Log::info('Ignored backward webhook transition', [
'payment' => $payment->id,
'from' => $payment->status,
'to' => $next,
'event' => $this->event->event_id,
]);
return; // no-op, but the job succeeds
}
$payment->update(['status' => $next]);
$this->event->update(['processed_at' => now()]);
});
}Treat every webhook as something you have already seen and something that arrived in the wrong order. Design for both and the happy path takes care of itself.
What about replay and knowing it actually worked?
Keeping the raw, verified payload in that `webhook_events` row is not just an audit nicety — it is your recovery mechanism. When a downstream service was down and a batch of events failed, you re-dispatch `ProcessWebhookEvent` from the stored rows; you do not ask the provider to resend, and you cannot, because the original request is long gone. Because every job is idempotent against the payment state, replaying the whole table is safe: events already applied become no-ops, only the genuinely-unprocessed ones take effect. Log every event id, type, and the transition decision so that when finance asks why a payment shows `paid`, you can point at the exact delivery that moved it there.

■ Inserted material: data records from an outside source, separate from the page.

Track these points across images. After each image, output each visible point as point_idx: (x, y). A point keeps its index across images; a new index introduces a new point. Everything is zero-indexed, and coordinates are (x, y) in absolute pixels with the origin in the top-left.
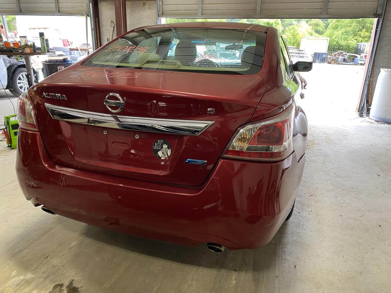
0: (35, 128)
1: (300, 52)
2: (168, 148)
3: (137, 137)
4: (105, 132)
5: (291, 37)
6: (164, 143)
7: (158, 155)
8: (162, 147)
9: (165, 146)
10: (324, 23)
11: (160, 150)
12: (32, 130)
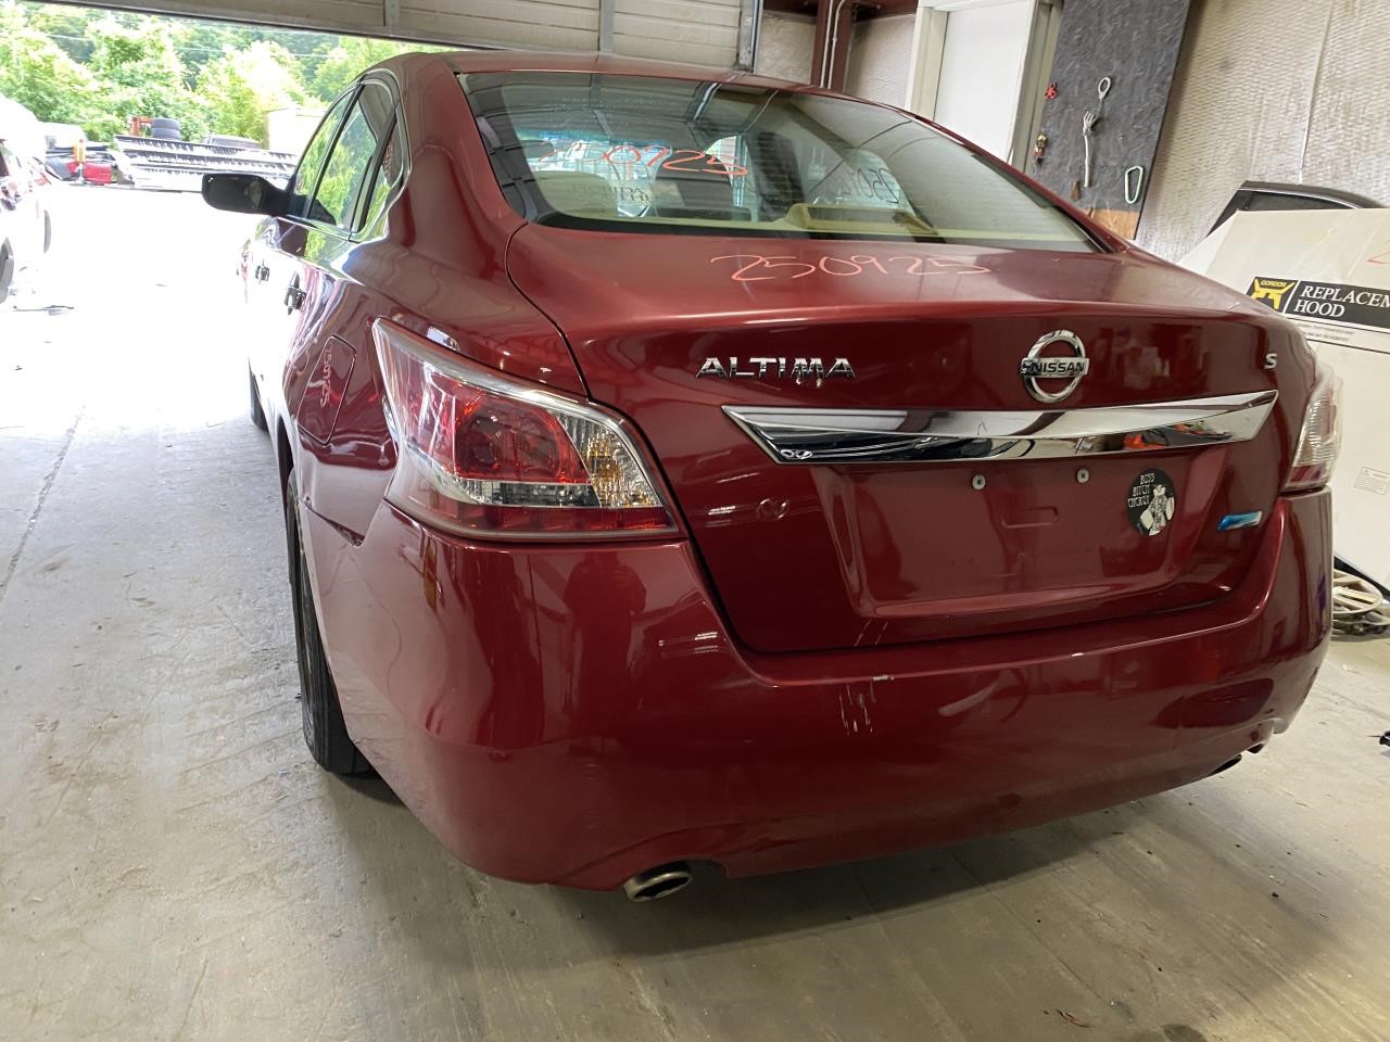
0: (668, 523)
1: (282, 160)
2: (1167, 495)
3: (1083, 476)
4: (979, 482)
5: (230, 102)
6: (1157, 482)
7: (1142, 525)
8: (1152, 496)
9: (1160, 491)
10: (298, 58)
11: (1146, 507)
12: (654, 535)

None of this is exotic. A unique constraint on the provider event id, a persist-then-queue handler that answers in milliseconds, and a state machine that refuses to walk backwards — three small pieces that turn an unreliable, out-of-order stream of retries into exactly-once effects on the only thing that matters, the money. Build it once as a base handler, verify the signature before you trust a byte, and every provider you add later inherits the same guarantees. The first time a provider hammers you with the same `charge.succeeded` four times in a minute, you will be glad the answer is a 200 and a no-op instead of a support ticket about a triple-charged customer.